Im Jahr 1998 wurde mit Blick auf das 50 jährige Jubiläum (auf Veranlassung von Rainer Schmid) ein Gremium gebildet. Es soll den Dirigenten aber auch zukünftig etwas entlasten. Von jeder Streichergruppe und von den Bläsern wurden zwei Vertreter gewählt (auch die drei Kontrabassisten waren durch zwei Mann vertreten). Erster Orchestervorsitzender der Jungen Sinfonie Reutlingen wurde Martin Riehle. Der Zeitaufwand war für den Leiter des Orchesters von Jahr zu Jahr größer geworden. Allein geeignete Probentermine zu finden war schon schwierig, da immer mehr Mitglieder weit entfernt studieren mussten oder durch ihre Arbeit unflexibel wurden. Hinzu kam ein drängendes Nachwuchsproblem, da in den Städten um Reutlingen immer mehr Jugendorchester entstanden. Da diese oftmals Musikschulorchester waren und damit einen finanz- und Nachwuchs sichernden Träger hatten, wurde der Konkurrenzdruck größer.

Konzertmeisterin im Jubiläumsjahr 1999 war Anja Hillmann.

So lautet das Schlusswort der Chronik zum 50-jährigen Jubiläum: „Wir hoffen, dass es unserem Orchester gelingt, mit allen Problemen fertig zu werden und 2024 auf ein 75-jähriges Bestehen zurückblicken zu können. Noch sind die 75 Jahre nicht ganz erreicht. Doch das 70-jährige Jubiläum lässt positiv in die Zukunft blicken.

2000

Im Jahr 2000 ließ das Orchester zum Sommer die 7. Sinfonie von Beethoven erklingen. In Terenten wurde Tschaikowskis Violinkonzert einstudiert. Inzwischen war Carolin Müller Konzertmeisterin. Friedel Treutlein übernahm die Leitung des NWO. In Terenten etablierte sich ein „Mecki-Fest“, das zum gemeinsamen Grillen und später zum Bunten Abend wurde.

2001 feierte Rainer Schmid sein 20-jähriges Jubiläum als Dirigent des Jugendorchesters. Die Christel-GuthörleStiftung begann das Orchester finanziell zu unterstützen, immer wieder spielen hochkarätige Stipendiaten der Stiftung Solo-Konzerte mit der Jungen Sinfonie Reutlingen.

In Terenten gründete sich die Band „Los Terentinos“. Schlagwerk, Gitarren, Keyboard, Posaunen und Trompeten sorgten für Stimmung und erfreuten die Zuhörer auf verschiedenen Events in Terenten (Dorffest!) und Umgebung.

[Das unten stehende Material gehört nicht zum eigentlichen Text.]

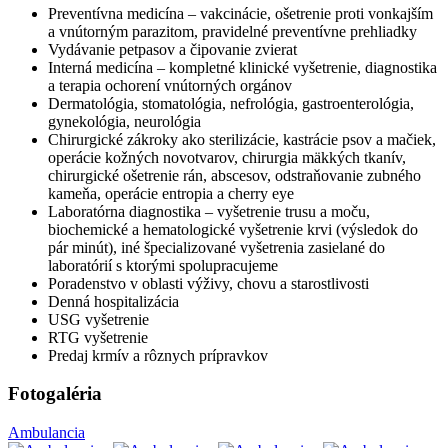
Preventívna medicína – vakcinácie, ošetrenie proti vonkajším
a vnútorným parazitom, pravidelné preventívne prehliadky
Vydávanie petpasov a čipovanie zvierat
Interná medicína – kompletné klinické vyšetrenie, diagnostika
a terapia ochorení vnútorných orgánov
Dermatológia, stomatológia, nefrológia, gastroenterológia,
gynekológia, neurológia
Chirurgické zákroky ako sterilizácie, kastrácie psov a mačiek,
operácie kožných novotvarov, chirurgia mäkkých tkanív,
chirurgické ošetrenie rán, abscesov, odstraňovanie zubného
kameňa, operácie entropia a cherry eye
Laboratórna diagnostika – vyšetrenie trusu a moču,
biochemické a hematologické vyšetrenie krvi (výsledok do
pár minút), iné špecializované vyšetrenia zasielané do
laboratórií s ktorými spolupracujeme
Poradenstvo v oblasti výživy, chovu a starostlivosti
Denná hospitalizácia
USG vyšetrenie
RTG vyšetrenie
Predaj krmív a rôznych prípravkov
Fotogaléria
Ambulancia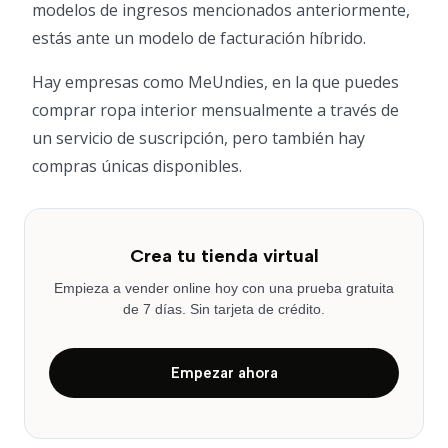
modelos de ingresos mencionados anteriormente,
estás ante un modelo de facturación híbrido.
Hay empresas como MeUndies, en la que puedes
comprar ropa interior mensualmente a través de
un servicio de suscripción, pero también hay
compras únicas disponibles.
Crea tu tienda virtual
Empieza a vender online hoy con una prueba gratuita
de 7 días. Sin tarjeta de crédito.
Empezar ahora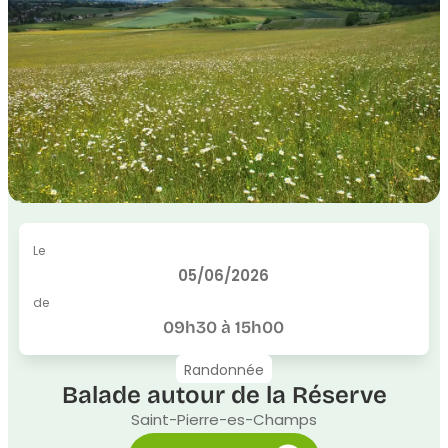
Le
05/06/2026
de
09h30 à 15h00
Randonnée
Balade autour de la Réserve
Saint-Pierre-es-Champs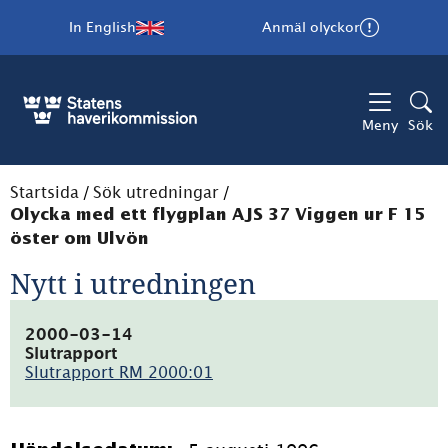
In English
Anmäl olyckor
Meny
Sök
Startsida
/
Sök utredningar
/
Olycka med ett flygplan AJS 37 Viggen ur F 15
öster om Ulvön
Nytt i utredningen
2000-03-14
Slutrapport
Slutrapport RM 2000:01
(pdf,
60.5kB)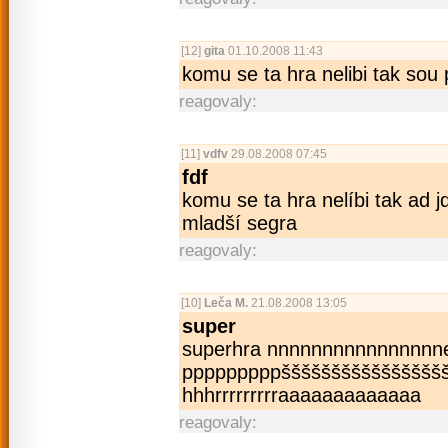
[12]
gita
01.10.2008 11:43
komu se ta hra nelibi tak sou
reagovaly:
[11]
vdfv
29.08.2008 07:45
fdf
komu se ta hra nelíbi tak ad 
mladší segra
reagovaly:
[10]
Leča M.
21.08.2008 13:05
super
superhra nnnnnnnnnnnnn­nnneeeee
pppppppppššššššššššššššš­šššší
hhhrrrrrrrrra­aaaaaaaaaaaa
reagovaly: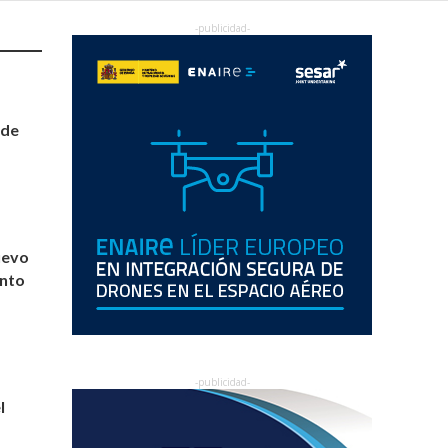
 de
uevo
ento
l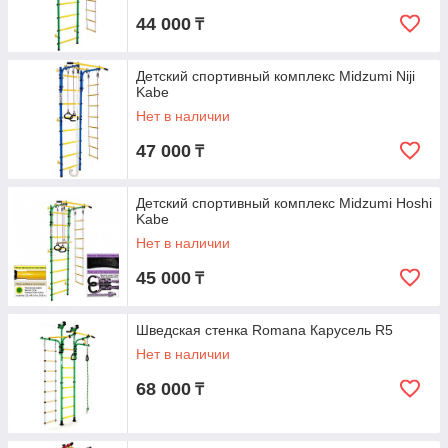
44 000
₸
Детский спортивный комплекс Midzumi Niji
Kabe
Нет в наличии
47 000
₸
Детский спортивный комплекс Midzumi Hoshi
Kabe
Нет в наличии
45 000
₸
Шведская стенка Romana Карусель R5
Нет в наличии
68 000
₸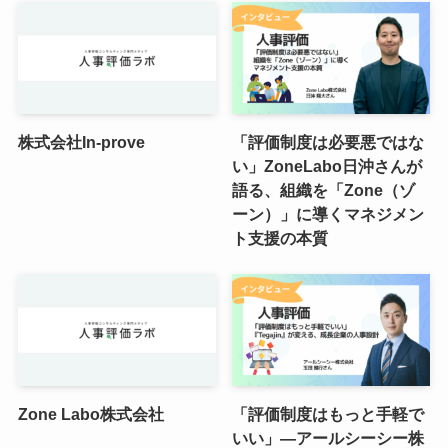
株式会社In-prove
「評価制度は必要悪ではな
い」ZoneLabo日沖さんが
語る、組織を「Zone（ゾ
ーン）」に導くマネジメン
ト支援の本質
Zone Labo株式会社
「評価制度はもっと手軽で
いい」―アールシーシー株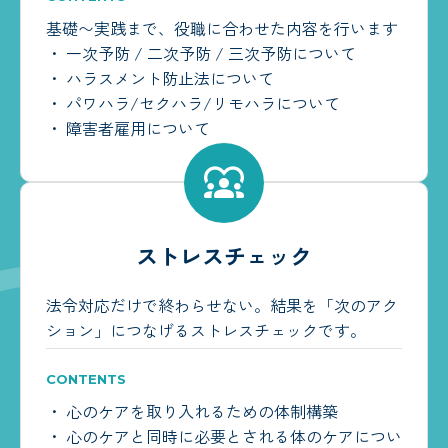
基礎〜実践まで、役職に合わせた内容を行います
・ 一次予防 / 二次予防 / 三次予防について
・ ハラスメント防止法について
・ パワハラ/セクハラ/リモハラについて
・ 障害者雇用について
ストレスチェック
法令対応だけで終わらせない。結果を「次のアク
ション」につなげるストレスチェックです。
CONTENTS
・ 心のケアを取り入れるための体制構築
・ 心のケアと同時に必要とされる体のケアについ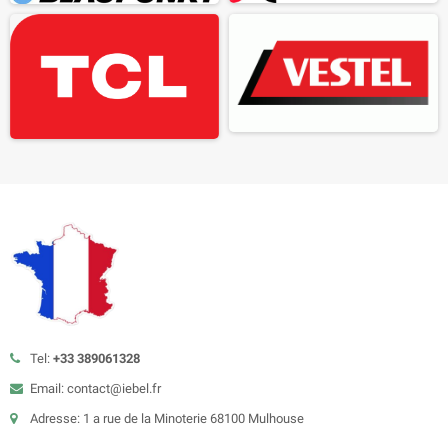
Tel:
+33 389061328
Email: contact@iebel.fr
Adresse: 1 a rue de la Minoterie 68100 Mulhouse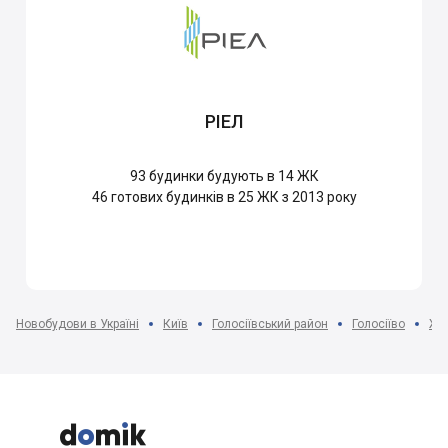
РІЕЛ
93
будинки будують в 14 ЖК
46
готових будинків в 25 ЖК з 2013 року
Новобудови в Україні
Київ
Голосіївський район
Голосіїво
ЖК


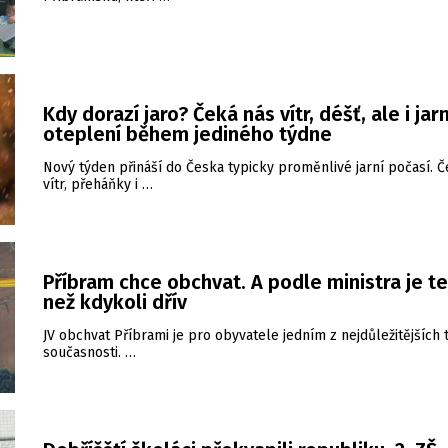
Kdy dorazí jaro? Čeká nás vítr, déšť, ale i jarn
oteplení během jediného týdne
Nový týden přináší do Česka typicky proměnlivé jarní počasí. 
vítr, přeháňky i …
Příbram chce obchvat. A podle ministra je te
než kdykoli dřív
JV obchvat Příbrami je pro obyvatele jedním z nejdůležitějších
současnosti. …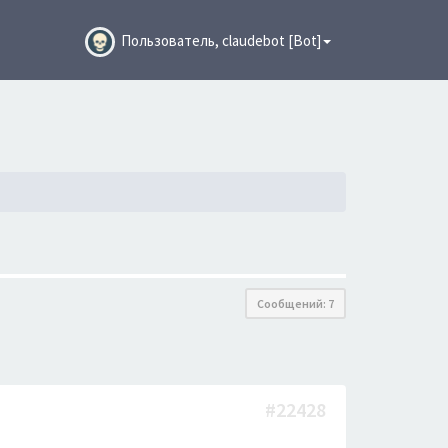
Пользователь, claudebot [Bot]
Сообщений: 7
#22428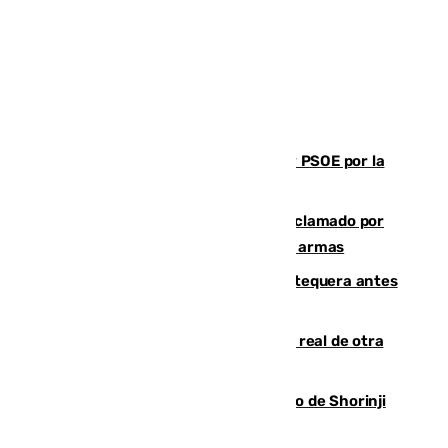
Vuelve el duelo dialéctico entre PP y PSOE por la
financiación de las autonomías
Detienen en Málaga a un fugitivo reclamado por
Colombia por homicidio y transporte de armas
Prueba final del Granada ante el Antequera antes
del inicio de la Liga
Ceuta se prepara ante la posibilidad real de otra
entrada masiva el 15 de agosto
Cártama, protagonista en el Europeo de Shorinji
Kempo celebrado en Berlín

Anfang der 2000er Jahre gaben einige Orchestermitglieder immer wieder Kammerkonzerte in der Pfullinger Kirche.

2002 stand der Probenaufenthalt in Terenten wieder im Zeichen Dvořáks – dieses Mal wurde die Sinfonie Nr. 9 einstudiert. Inzwischen war Susanne Gauckler Konzertmeisterin. 2003 konzertierte Timo Kächele als Solo-Posaunist (Launy Grøndahl). 2004 folgte ein weiteres Solokonzert, diesmal das Cellokonzert in h-moll von Dvořák mit Solist Georg Dettweiler, der inzwischen Mitglied des Kammerorchesters Basel ist. Das JuSi fand im selben Jahr heraus: Alle Mitglieder passen in Terenten ins Bädle.

Für die Proben zum Sommerkonzert fuhr das Orchester zum ersten Mal ein Wochenende nach Weikersheim (eine Tradition, die es mit einigen Unterbrechungen beibehielt). Mit im Gepäck: Arvo Pärt „Wenn Bach Bienen gezüchtet hätte“, Johannes Brahms` Doppelkonzert für Violine und Violoncello a-Moll sowie Felix Mendelssohns Sinfonie Nr.4 „Italienische“.

Immer wieder begibt sich Rainer Schmid auf die Suche nach besonderen und wenig bekannten Werken. So spielten die Musiker im Sommer 2005 die Sinfonie Nr. 1 in c-Moll des dänischen Komponisten Niels Wilhelm Gade und an Silvester ein Bläserquintett mit Orchester von Jan Koetsier.

Benjamin Liebrich übernahm das Amt des Orchestervorstands.

2006 übte das Orchester in Terenten das Konzert für Pauke und Orchester von Nicolai Thärichen ein, Solist war Steffen Kuhn. Das Sonnendorf in Südtirol zeigte wieder einmal seine Wirkung und regte zu wahren Meistergedichten an (zahlreiche, auch spätere, Beweise finden sich im Terentenbuch).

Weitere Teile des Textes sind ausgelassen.